Restoran waralaba cabang pertama di Medan dioperasikan belum lama ini. Restoran itu diusahakan
oleh trio anak muda asal daerah tersebut. Sebelumnya juga ada di Batam, Bandung dan Kelapa
Gading.
Awal tahun ini kami juga akan mengoperasikan 30 cabang lagi yang tersebar di berbagai kota. Saya
bercita-cita untuk membuka cabang diseluruh daerah. Bahkan dalam jangka panjang saya ingin go
internasional. Biar saya dkatain orang-orang, koq cita-citanya muluk-muluk amat. Tapi tak apa-apa.
saya bercita-cita setinggi langit. Tuhan yang akan menentukannya sampai atau tidak.
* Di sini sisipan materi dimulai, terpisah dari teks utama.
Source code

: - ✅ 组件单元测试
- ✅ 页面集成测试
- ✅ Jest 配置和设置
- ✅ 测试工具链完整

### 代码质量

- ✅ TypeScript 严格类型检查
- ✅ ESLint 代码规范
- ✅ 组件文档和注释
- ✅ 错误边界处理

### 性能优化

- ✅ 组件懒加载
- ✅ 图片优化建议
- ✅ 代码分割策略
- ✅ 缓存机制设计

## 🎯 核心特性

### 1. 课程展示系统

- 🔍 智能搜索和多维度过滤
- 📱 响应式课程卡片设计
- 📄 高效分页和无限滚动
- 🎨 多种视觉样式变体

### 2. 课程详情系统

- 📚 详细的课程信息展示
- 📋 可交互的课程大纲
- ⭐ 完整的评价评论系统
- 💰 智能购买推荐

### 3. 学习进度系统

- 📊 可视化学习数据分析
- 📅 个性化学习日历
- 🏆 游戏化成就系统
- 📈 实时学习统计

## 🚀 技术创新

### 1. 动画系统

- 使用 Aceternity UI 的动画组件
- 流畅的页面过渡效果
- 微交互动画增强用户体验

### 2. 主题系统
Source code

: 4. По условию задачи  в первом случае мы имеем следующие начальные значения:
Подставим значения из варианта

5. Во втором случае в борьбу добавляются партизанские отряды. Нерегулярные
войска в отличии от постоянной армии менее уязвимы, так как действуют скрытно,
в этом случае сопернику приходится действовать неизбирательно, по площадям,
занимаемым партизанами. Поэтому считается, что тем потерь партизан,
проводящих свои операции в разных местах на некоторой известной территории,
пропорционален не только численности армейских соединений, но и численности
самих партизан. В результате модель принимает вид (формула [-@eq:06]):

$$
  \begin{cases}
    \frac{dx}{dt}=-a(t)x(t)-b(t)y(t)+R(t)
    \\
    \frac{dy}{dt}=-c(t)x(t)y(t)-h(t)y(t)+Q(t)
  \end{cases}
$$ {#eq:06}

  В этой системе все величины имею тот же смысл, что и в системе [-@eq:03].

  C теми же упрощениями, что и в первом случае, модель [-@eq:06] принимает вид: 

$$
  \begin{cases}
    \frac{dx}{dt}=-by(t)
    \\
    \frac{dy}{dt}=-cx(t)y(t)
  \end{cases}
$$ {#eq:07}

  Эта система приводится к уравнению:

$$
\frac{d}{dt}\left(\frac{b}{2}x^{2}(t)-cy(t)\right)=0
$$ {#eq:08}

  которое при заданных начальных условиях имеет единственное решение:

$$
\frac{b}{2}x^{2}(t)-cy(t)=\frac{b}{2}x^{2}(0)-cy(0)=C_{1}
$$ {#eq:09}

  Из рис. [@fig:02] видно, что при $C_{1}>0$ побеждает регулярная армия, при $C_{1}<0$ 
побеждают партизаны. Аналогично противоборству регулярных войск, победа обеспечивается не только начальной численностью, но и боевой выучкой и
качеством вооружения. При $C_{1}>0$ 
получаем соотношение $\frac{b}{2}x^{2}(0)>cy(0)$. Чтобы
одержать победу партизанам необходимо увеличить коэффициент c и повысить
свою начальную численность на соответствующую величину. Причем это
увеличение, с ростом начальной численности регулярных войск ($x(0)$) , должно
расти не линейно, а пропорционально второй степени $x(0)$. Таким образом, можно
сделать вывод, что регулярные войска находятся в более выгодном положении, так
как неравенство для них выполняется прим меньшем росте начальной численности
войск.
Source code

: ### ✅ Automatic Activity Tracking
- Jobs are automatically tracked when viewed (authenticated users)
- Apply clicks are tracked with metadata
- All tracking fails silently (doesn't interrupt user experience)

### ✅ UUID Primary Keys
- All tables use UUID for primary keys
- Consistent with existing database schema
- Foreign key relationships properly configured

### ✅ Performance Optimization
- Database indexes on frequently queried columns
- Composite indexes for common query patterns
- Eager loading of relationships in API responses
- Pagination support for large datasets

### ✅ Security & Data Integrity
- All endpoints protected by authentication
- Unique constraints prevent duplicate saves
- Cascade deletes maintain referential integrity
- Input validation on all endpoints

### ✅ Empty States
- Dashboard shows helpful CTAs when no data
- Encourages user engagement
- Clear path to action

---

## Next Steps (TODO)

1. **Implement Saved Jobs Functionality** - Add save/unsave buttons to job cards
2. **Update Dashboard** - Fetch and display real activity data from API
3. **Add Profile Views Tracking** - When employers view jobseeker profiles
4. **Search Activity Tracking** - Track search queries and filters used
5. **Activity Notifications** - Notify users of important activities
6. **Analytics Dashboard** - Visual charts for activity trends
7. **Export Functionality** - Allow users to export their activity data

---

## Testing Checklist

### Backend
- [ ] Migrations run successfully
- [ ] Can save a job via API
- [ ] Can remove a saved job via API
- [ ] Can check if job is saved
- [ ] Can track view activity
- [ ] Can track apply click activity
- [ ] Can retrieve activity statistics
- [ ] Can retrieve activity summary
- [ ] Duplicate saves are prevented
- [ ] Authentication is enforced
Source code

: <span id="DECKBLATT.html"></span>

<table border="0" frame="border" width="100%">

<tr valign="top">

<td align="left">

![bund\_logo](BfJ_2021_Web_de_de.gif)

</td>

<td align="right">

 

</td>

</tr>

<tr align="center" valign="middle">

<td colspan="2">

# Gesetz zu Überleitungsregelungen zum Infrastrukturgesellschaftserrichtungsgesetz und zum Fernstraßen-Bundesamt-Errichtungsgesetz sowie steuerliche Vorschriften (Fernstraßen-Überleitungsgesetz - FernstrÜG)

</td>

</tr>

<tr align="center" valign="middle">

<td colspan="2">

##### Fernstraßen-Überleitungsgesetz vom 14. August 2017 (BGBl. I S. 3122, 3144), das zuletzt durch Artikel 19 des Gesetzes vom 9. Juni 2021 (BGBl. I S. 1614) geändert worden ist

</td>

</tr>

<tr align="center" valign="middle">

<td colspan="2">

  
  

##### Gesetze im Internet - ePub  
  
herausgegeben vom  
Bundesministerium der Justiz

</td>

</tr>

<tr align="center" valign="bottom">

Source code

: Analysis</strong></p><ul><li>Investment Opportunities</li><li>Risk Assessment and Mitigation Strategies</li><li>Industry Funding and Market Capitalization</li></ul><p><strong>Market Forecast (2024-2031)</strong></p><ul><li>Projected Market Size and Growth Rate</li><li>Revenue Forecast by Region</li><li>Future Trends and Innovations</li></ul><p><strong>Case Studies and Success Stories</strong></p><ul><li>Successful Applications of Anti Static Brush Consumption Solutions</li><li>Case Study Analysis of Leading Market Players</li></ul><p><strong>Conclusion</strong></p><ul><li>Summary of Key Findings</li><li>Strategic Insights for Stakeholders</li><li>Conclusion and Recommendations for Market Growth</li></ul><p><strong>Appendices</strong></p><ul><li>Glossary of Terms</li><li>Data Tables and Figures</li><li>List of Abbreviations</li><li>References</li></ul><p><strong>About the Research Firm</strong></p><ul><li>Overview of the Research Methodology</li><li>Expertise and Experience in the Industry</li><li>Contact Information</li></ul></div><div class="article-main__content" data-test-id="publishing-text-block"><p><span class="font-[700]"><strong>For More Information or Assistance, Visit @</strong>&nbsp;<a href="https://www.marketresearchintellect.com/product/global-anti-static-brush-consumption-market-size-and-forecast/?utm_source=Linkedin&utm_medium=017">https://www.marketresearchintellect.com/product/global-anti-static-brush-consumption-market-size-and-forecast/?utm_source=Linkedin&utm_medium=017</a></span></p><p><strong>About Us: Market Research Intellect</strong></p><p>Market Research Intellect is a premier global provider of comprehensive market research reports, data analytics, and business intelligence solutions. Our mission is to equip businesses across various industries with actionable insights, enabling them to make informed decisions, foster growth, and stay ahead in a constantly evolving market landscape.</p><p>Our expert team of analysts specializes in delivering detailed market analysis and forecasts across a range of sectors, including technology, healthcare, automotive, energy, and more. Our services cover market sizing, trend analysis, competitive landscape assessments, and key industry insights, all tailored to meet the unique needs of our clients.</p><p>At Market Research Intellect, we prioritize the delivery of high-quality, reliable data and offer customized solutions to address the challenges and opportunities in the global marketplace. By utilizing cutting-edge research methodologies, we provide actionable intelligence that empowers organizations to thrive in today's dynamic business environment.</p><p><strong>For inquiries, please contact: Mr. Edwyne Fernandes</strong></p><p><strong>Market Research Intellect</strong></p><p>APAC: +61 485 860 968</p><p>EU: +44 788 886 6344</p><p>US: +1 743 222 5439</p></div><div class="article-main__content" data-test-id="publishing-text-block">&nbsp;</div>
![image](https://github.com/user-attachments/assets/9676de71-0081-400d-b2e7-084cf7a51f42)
Untuk memenuhi kebutuhan permintaan restoran waralaba itu, saya mendirikan pabrik dikawasan
indistri Cikarang. Di pabrik, kami membuat bumbu, sambal dan pengepakan ayam beku yang sudah
dibumbui.
Dalam menghadapi persaingan ini saya mengutamakan mutu, kebersihan dan kecepatan.
Manajemen kuno
Saya mengembangkan usaha ini dengan manajemen kuno. Hemat pangkal kaya, rajin pangkal
pandai, kiasan ini selalu saya ingat. untuk mengembangkan usaha saya selalu berpatokan uang usaha
harus kembali untuk usaha, dan untuk mengembangkan usaha itu.
Karyawan juga menjadi pendukung utama saya. Menurut rencana saya akan memberikan beberapa
rumah tipe 21 kepada karyawan yang terlama. Sekarang rumahnya masih dalam tahap
pembangunan.
Dalam menjalankan usaha ini, saya, suami, anak dan menantu ikut bergabung sesuai bidang ilmu
masing-masing. Suami saya bergabung setelah dia pensiun dari perusahaan asuransi. Sedangkan
anak dan menantu juga sudah menamatkan perguruan tinggi. Saya bertugas mengontrol restoran
yang dikembangkan dengan sistem waralaba ini.
Hidup kami hemat. sampai sekarang saya hidup hemat dan tidak mau anak-anak tampil dengan mobil
mewah. Sebab usaha kami sebagian menggunaka uang pinjaman.
Saya mendidik anak-anak agar tidak menggunakan barang-barang mewah. sehingga mereka sudah
terbiasa memakai barang yang tidak bermerk.
Untuk melengkapi pakaian anak-anak yang harganya agak mahal, saya yang membelikan. Kadangkadang sekali dalam setahun saya buatkan mereka baju, jas sebanyak tiga stel.
Begitu juga dengan makanan atau merayakan ulang tahun. Kami merayakanya sederhana saja.
Msisalkan pergi makan bersama ke restoran. sedangkan kalau saya dan suami ulang tahun biasanya
membua nasi tumpeng dan makan bersama karyawan.
Waktu Dulu
Untuk menghemat biaya saya berusaha mencari rumah kontrakan yang dekat dengan sekolah anakanak, dan jauh dari pusat pertokoan dan perbelanjaan. tujuannya untuk mengirit agar anak sekolah
tidak memerlukan ongkos dan saya juga dapat mengawasinya. Saya juga dapat berkomunikasi
dengan guru mereka.
Saya juga tidak mau menyerahkan anak saya kepembantu. Semuanya saya kerjakan sendirian dan
juga mendidik Pagi-pagi saya mengurus anak dan setelah itu baru saya mengerjakan dagangan. Saya
berjualan dirumah. Kalau dagangan saya ramai, saya didepan, dan kalau sepi saya dibelakang
mengurus anak. sehingga waktu saya tidak terbuang banyak.
Saya mempunyai empat orang anak, Tiga perempuan dan satu orang laki-laki. kami tinggal dirumah
yang sekaligus kantor pusat dan restoran.
Saya kini bertugas mengontrol restoran yang memakai sistem waralaba. selain itu saya membuat
bumbu. waktu malam sudah saya siapkan bumbu-bumbu yang akan digiling pada pagi esoknya.
Jumlah yang dibuat sesuai denga order yang datang. Bumbu ini khusus untuk memasok restoran yang
ada di jakarta.
Lain dengan yang ada dipabrik. Bumbunya tahan untuk berberapa lama. Membuat bumbu tidak hanya
saya saja, tapi anak-anak juga bisa.
Saya tinggal bilang pada anak-anak kalau saya mau pergi keluar kota. Anak-anak sudah dapat
dipercaya untuk membuat bumbu. menantu dipercaya menangani bidang pengembangan.